Hey guys, decided to try making my own hardwood arrow shafts this winter. Does anybody have any experience With either the Lee Valley Veritas dowel cutter or the 3R Arrow shaft plane. Any other jigs you have used?
I've made a bunch of them over the years, mostly out of hard maple. I used the home made jig that's been on this site a number of times, with the drill and router combination. Make great shafts and very durable.
Used my neighbors veritas, its OK not much on adjustment and tears if you get too crazy with it. made thousands of arrows on one of these.
(http://i126.photobucket.com/albums/p86/2manydogs_photos/Mobile%20Uploads/dowel_jig1.jpg)
Only problem with this one is it gets hung up in taper blocks about 30% of the time and ruins the shaft.
Just made one of these and really like it, have to sand a little more but it is faster, use a 2" round nose bit offset just a hair. (http://i237.photobucket.com/albums/ff273/Chipncut/Dowel%20making%20jig/b600b194.jpg) (http://i237.photobucket.com/albums/ff273/Chipncut/Dowel%20making%20jig/c9f038b8.jpg)
Rick and Jeff, thanks for the replies. Rick is your set up like Living_waters? Jeff where did you get the idea for yours , it looks great.
Bill
Jeff, thanks! You just put all sorts of ideas into my head. I like it!
The top one has been on here before you can see it work HERE (http://www.youtube.com/watch?v=9lF2YXLdoiY) I used another block on mine about 18" from the cutting head to stabilize it. The first block I tapered the hole and it actually compressed it and makes a nice finish....(if it doesn't get hung up) Takes some skill to get a steady feed, if you feed it crooked or wobble it shows up in the shaft.

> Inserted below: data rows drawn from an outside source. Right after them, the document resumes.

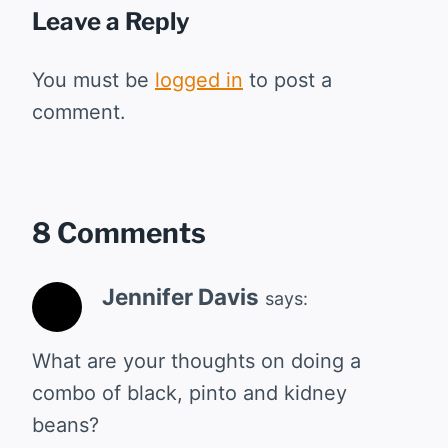
Leave a Reply
You must be
logged in
to post a
comment.
8 Comments
Jennifer Davis
says:
What are your thoughts on doing a
combo of black, pinto and kidney
beans?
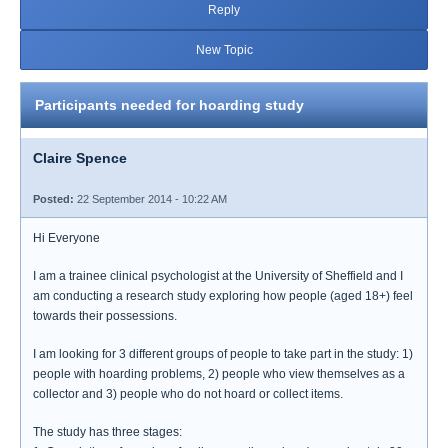
Reply
New Topic
Participants needed for hoarding study
Claire Spence
Posted:
22 September 2014 - 10:22 AM
Hi Everyone
I am a trainee clinical psychologist at the University of Sheffield and I
am conducting a research study exploring how people (aged 18+) feel
towards their possessions.
I am looking for 3 different groups of people to take part in the study: 1)
people with hoarding problems, 2) people who view themselves as a
collector and 3) people who do not hoard or collect items.
The study has three stages:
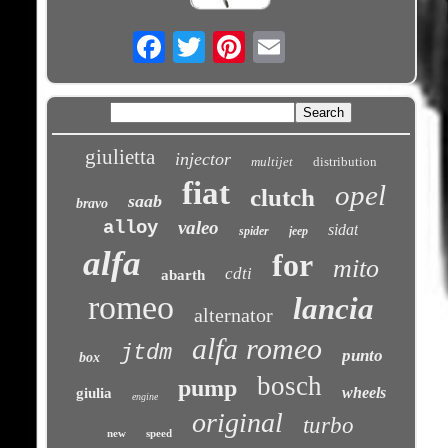
Email
giulietta
injector
multijet
distribution
fiat
opel
clutch
saab
bravo
alloy
valeo
sidat
spider
jeep
alfa
for
mito
cdti
abarth
romeo
lancia
alternator
alfa romeo
jtdm
punto
box
bosch
pump
wheels
giulia
engine
original
turbo
new
speed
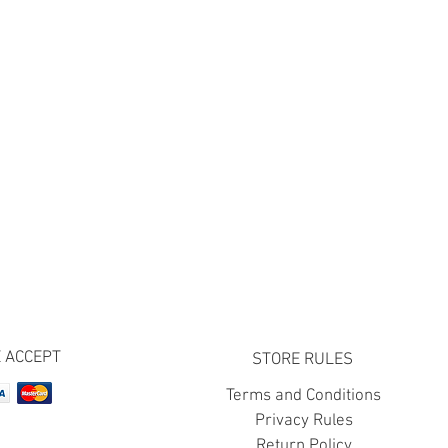
 ACCEPT
STORE RULES
Terms and Conditions
Privacy Rules
Return Policy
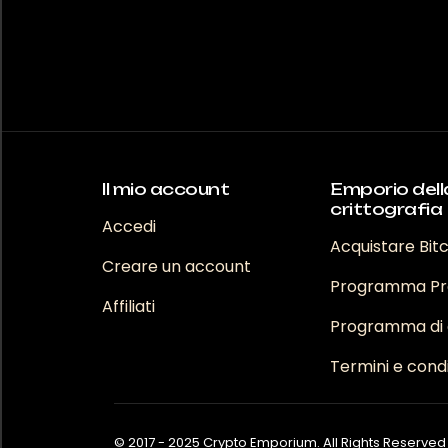
Il mio account
Emporio dell
crittografia
Accedi
Acquistare Bit
Creare un account
Programma Pr
Affiliati
Programma di a
Termini e condi
© 2017 - 2025 Crypto Emporium. All Rights Reserved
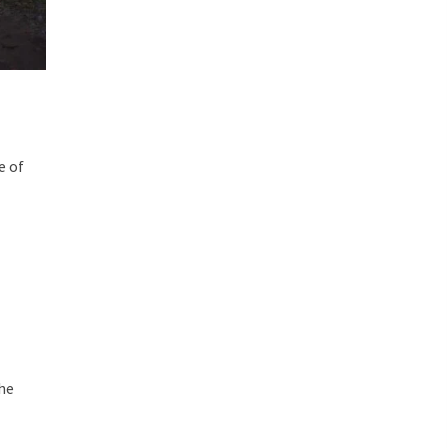
e of
the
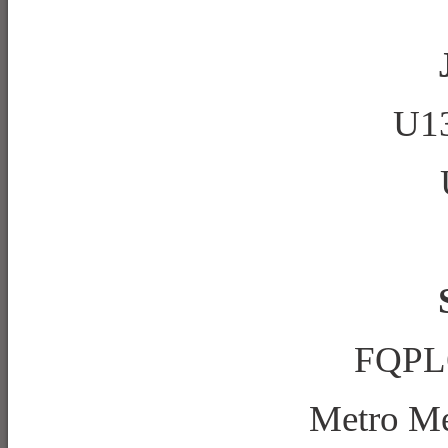
U13
FQPL6
Metro M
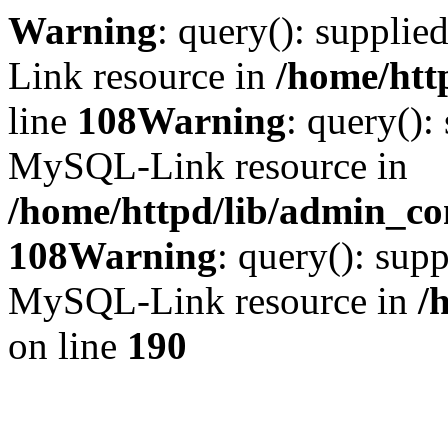
Warning
: query(): suppli
Link resource in
/home/htt
line
108
Warning
: query():
MySQL-Link resource in
/home/httpd/lib/admin_con
108
Warning
: query(): supp
MySQL-Link resource in
/
on line
190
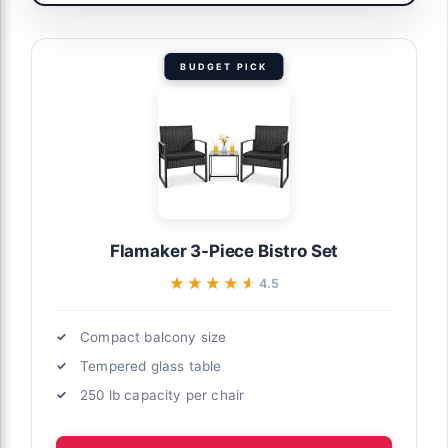
BUDGET PICK
Flamaker 3-Piece Bistro Set
★★★★★
★★★★★
4.5
Compact balcony size
Tempered glass table
250 lb capacity per chair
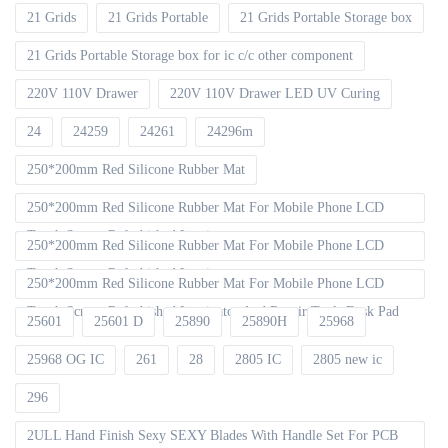
21 Grids
21 Grids Portable
21 Grids Portable Storage box
21 Grids Portable Storage box for ic c/c other component
220V 110V Drawer
220V 110V Drawer LED UV Curing
24
24259
24261
24296m
250*200mm Red Silicone Rubber Mat
250*200mm Red Silicone Rubber Mat For Mobile Phone LCD
Touch Screen Refurbished Laminat
250*200mm Red Silicone Rubber Mat For Mobile Phone LCD
Touch Screen Refurbished Laminator
250*200mm Red Silicone Rubber Mat For Mobile Phone LCD
Touch Screen Refurbished Laminator And Repair Tools Desk Pad
25601
25601 D
25890
25890H
25968
25968 OG IC
261
28
2805 IC
2805 new ic
296
2ULL Hand Finish Sexy SEXY Blades With Handle Set For PCB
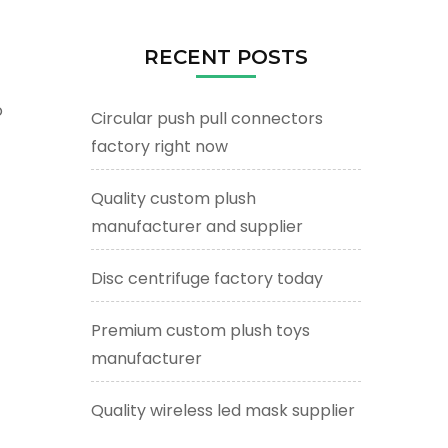
RECENT POSTS
o
Circular push pull connectors
factory right now
Quality custom plush
manufacturer and supplier
Disc centrifuge factory today
Premium custom plush toys
manufacturer
Quality wireless led mask supplier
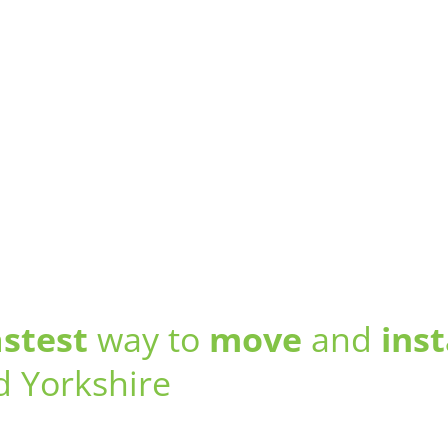
astest
way to
move
and
inst
d Yorkshire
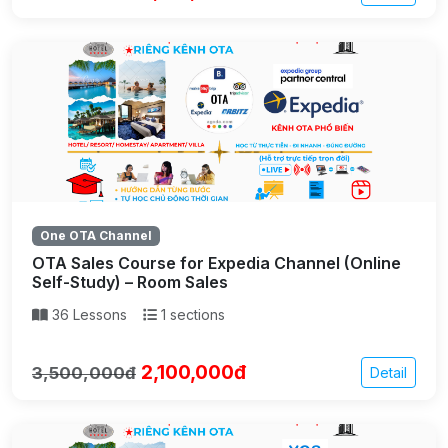
One OTA Channel
OTA Sales Course for Expedia Channel (Online
Self-Study) – Room Sales
36 Lessons
1 sections
2,100,000đ
3,500,000đ
Detail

The second I found in a woodcrafters mag for making chair dowels. Added a block on it to stabilize the shaft after it is cut. Feed rate is slower on this one but the finished product has a higher success rate and less waste. The round bit has a milder attack rate than the straight bit and is more forgiving and turns easier. I can just pull the shaft on through with the round bit which doesn't require shutting the router off and driving the shaft out, thus faster cycle times.
Forgot to mention the pics of the bottom one is just one i googled, mine bolts to router and is adjusted by changing the depth of the bit with the router. Works best if router is on bottom and shop vac is set up to pull cuttings away from gauge hole.
Yes- the one like the older version that Living Waters posted. I made a deticated table top for easy set up. I too put a second out feed block to stabalize the shaft as it exits. On the rear of the jig I put a wing nut on a slider so I could make very small adjustments to the distance the shaft is from the router blade. If you taper the front, and wax the out feed blocks it helps the shaft glide thru better. I always wore a leather glove and just helped it thru the process to reduce any vibration. Hardwood takes a little more sanding to get a good end product but it really works well!
You brought up a good point, a good welding glove is a must for both.